Hours after Russia invaded Ukraine in February, health staff at a children’s hospital in the south started secretly planning how to save the babies.
Russians were suspected of seizing orphan children and sending them to Russia, so staff at the children’s regional hospital in Kherson city began fabricating orphans’ medical records to make it appear like they were too ill to move.
“We deliberately wrote false information that the children were sick and could not be transported,” said Dr. Olga Pilyarska, head of intensive care. “We were scared that (the Russians) would find out … (but) we decided that we would save the children at any cost.”
Throughout the war Russians have been accused of deporting Ukrainian children to Russia or Russian-held territories to raise them as their own. At least 1,000 children were seized from schools and orphanages in the Kherson region during Russia’s eight-month occupation of the area, say local authorities. Their whereabouts are still unknown.
But residents say even more children would have gone missing had it not been for the efforts of some in the community who risked their lives to hide as many children as they could.
Ukrainians hid orphaned children from Russian deportation
At the hospital in Kherson, staff invented diseases for 11 abandoned babies under their care, so they wouldn’t have to give them to the orphanage where they knew they’d be given Russian documents and potentially taken away. One baby had “pulmonary bleeding”, another “uncontrollable convulsions” and another needed “artificial ventilation,” said Pilyarska of the fake records.
On the outskirts of Kherson in the village of Stepanivka, Volodymyr Sahaidak the director of a center for social and psychological rehabilitation, was also falsifying paperwork to hide 52 orphaned and vulnerable children. The 61-year-old placed some of the children with seven of his staff, others were taken to distant relatives and some of the older ones remained with him, he said. “It seemed that if I did not hide my children they would simply be taken away from me,” he said.

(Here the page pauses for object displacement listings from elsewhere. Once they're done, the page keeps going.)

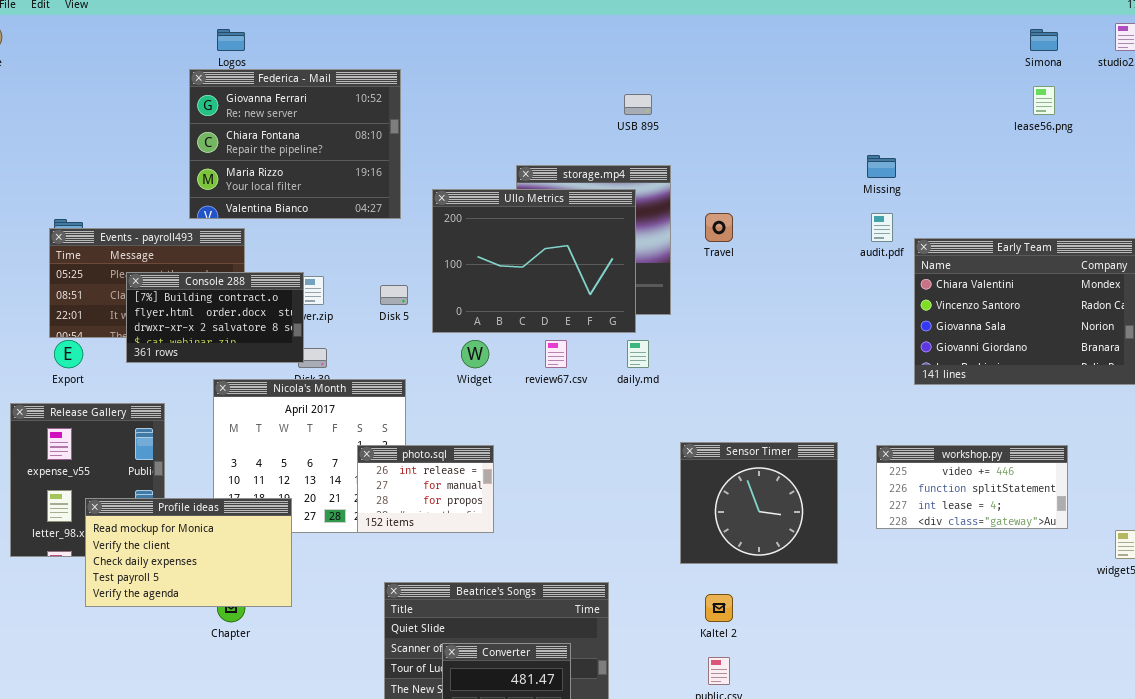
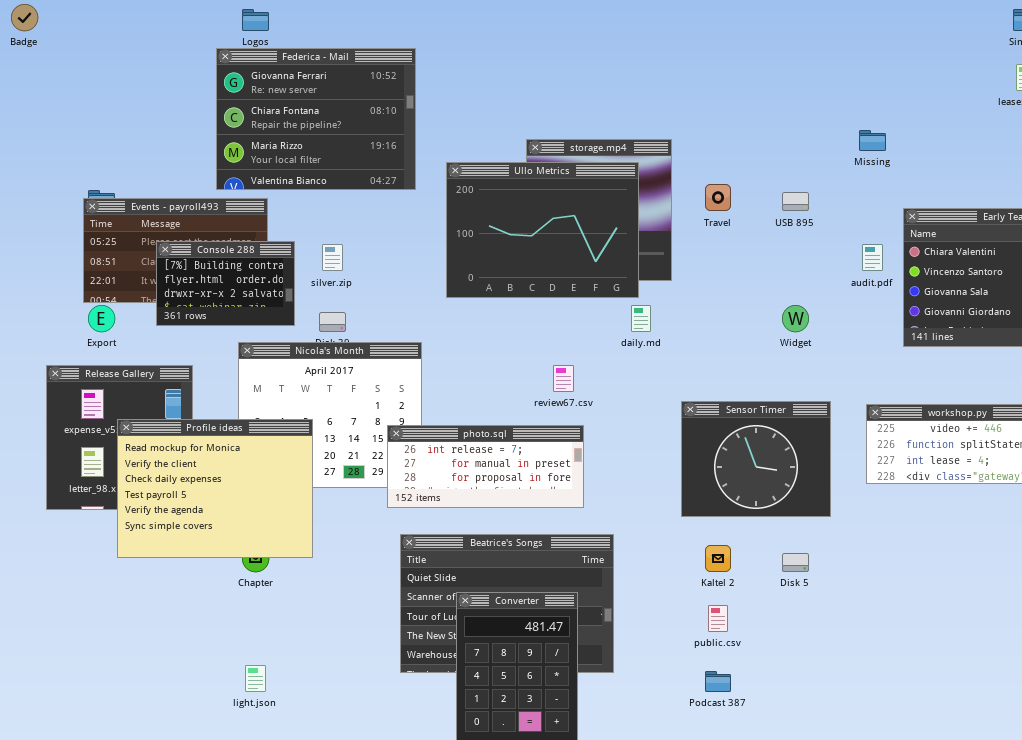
USB 895: [624,94,652,115] -> [782,192,809,211], moved
audit.pdf: [871,213,893,242] -> [862,244,883,271], moved
Console 288: [126,272,304,363] -> [156,241,295,326], resized
Disk 5: [380,285,408,305] -> [782,553,809,572], moved
Widget: [461,340,489,368] -> [782,305,809,332], moved
review67.csv: [545,340,567,368] -> [553,365,574,392], moved
photo.sql: [357,445,494,533] -> [387,425,584,508], moved, resized
Profile ideas: [85,498,292,607] -> [117,419,313,558], resized

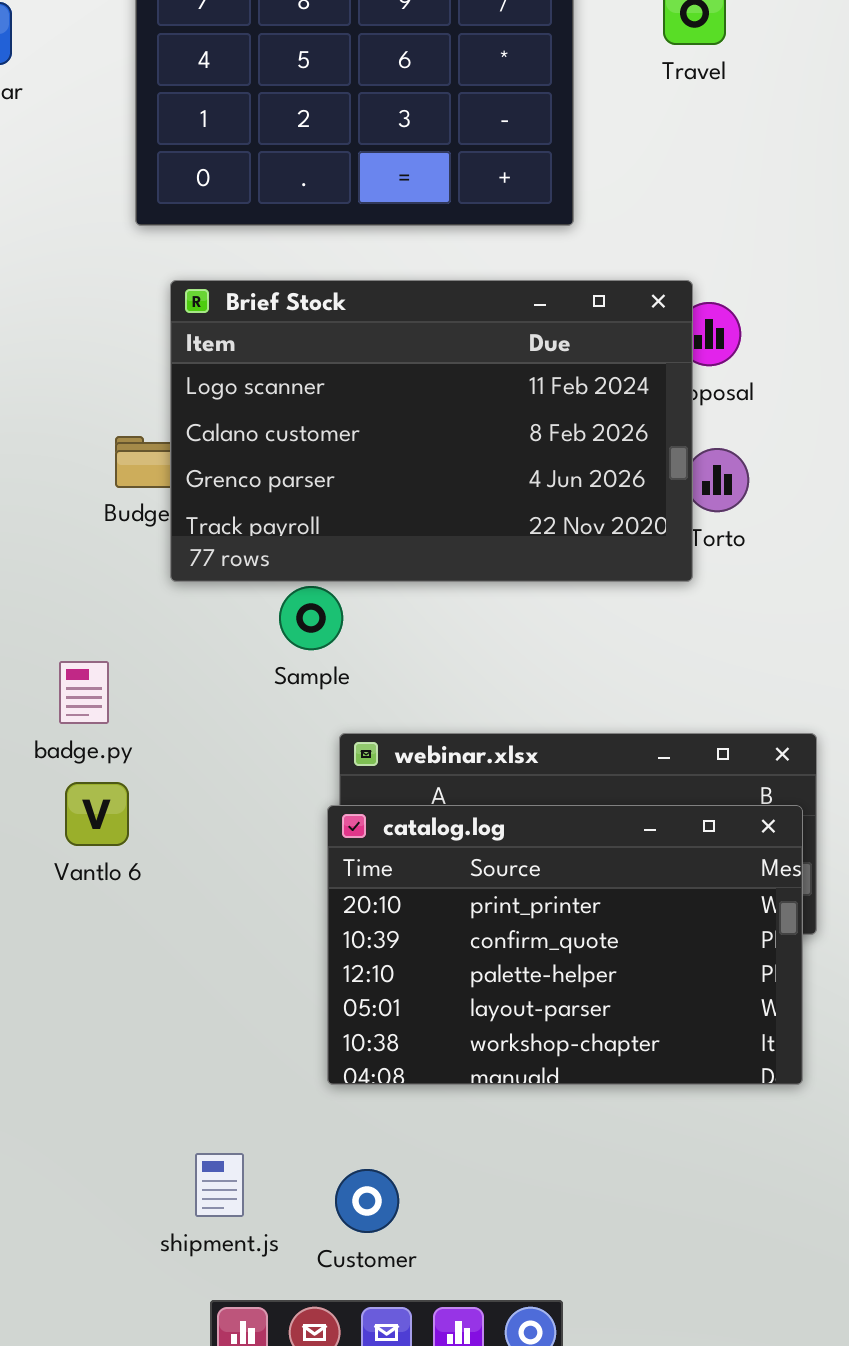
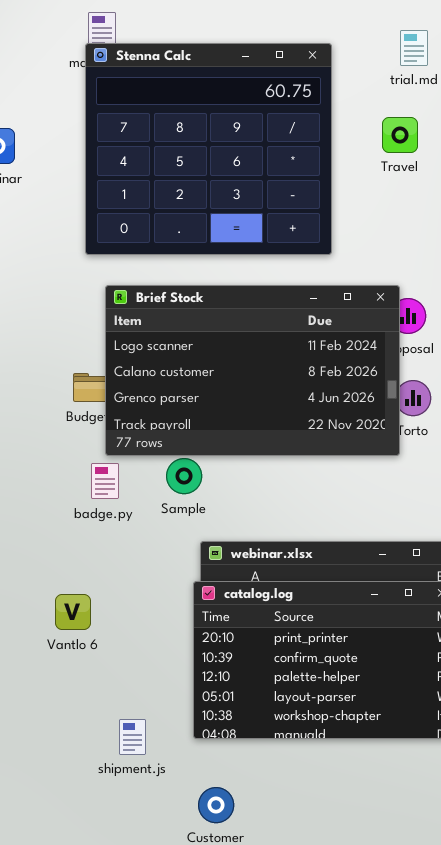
badge.py: [59,661,109,724] -> [91,463,119,499], moved
Vantlo 6: [65,782,129,846] -> [55,594,91,630], moved
shipment.js: [195,1153,244,1217] -> [119,719,146,755], moved

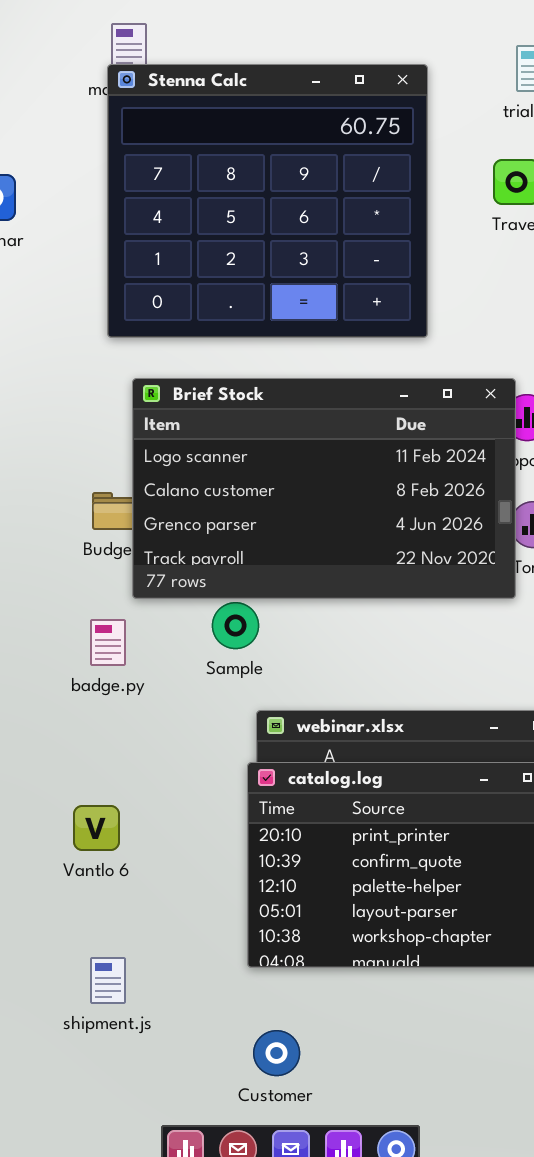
badge.py: [91,463,119,499] -> [90,619,126,666], moved
Vantlo 6: [55,594,91,630] -> [73,805,120,851], moved
shipment.js: [119,719,146,755] -> [90,957,126,1004], moved

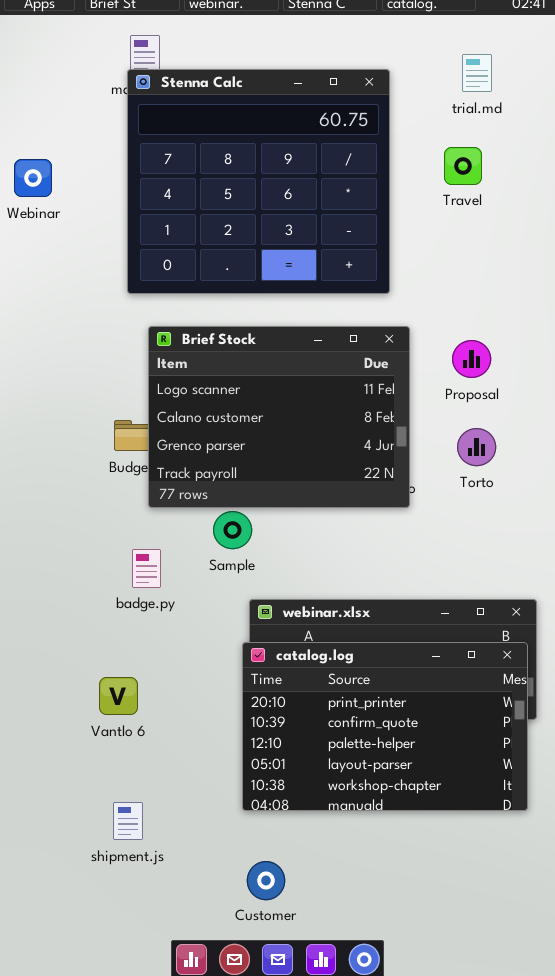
Brief Stock: [132,378,516,599] -> [148,326,410,508], resized
badge.py: [90,619,126,666] -> [132,549,161,588], moved

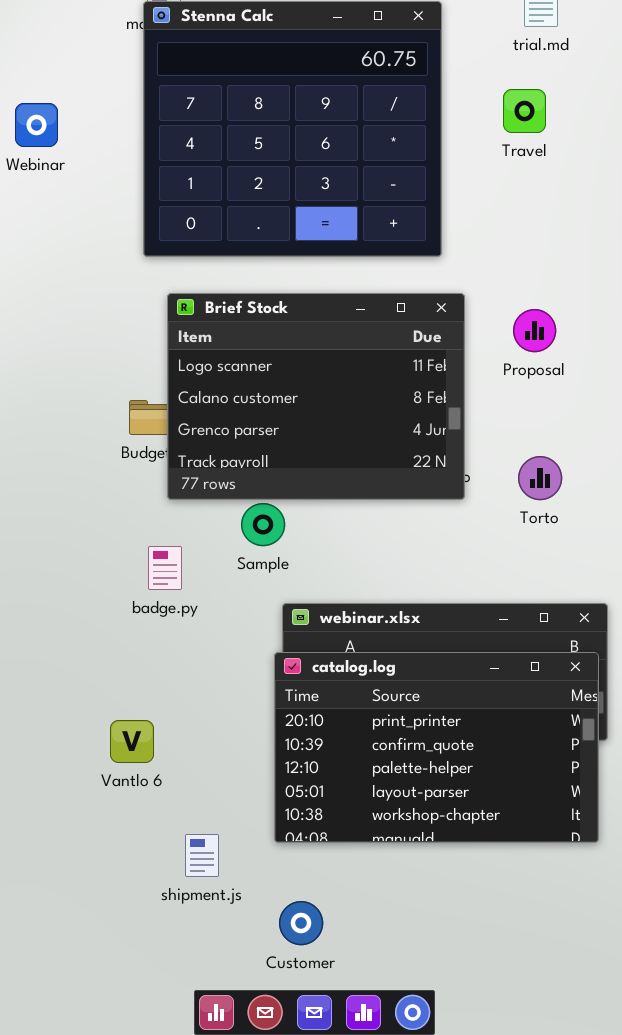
Torto: [457,428,496,466] -> [518,456,562,500], moved
Vantlo 6: [99,677,138,715] -> [110,720,154,763], moved
shipment.js: [113,802,143,840] -> [185,834,219,877], moved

But moving them around wasn’t easy. After Russia occupied Kherson and much of the region in March, they started separating orphans at checkpoints, forcing Sahaidak to get creative about how to transport them. In one instance he faked records saying that a group of kids had received treatment in the hospital and were being taken by their aunt to be reunited with their mother who was nine months pregnant and waiting for them on the other side of the river, he said.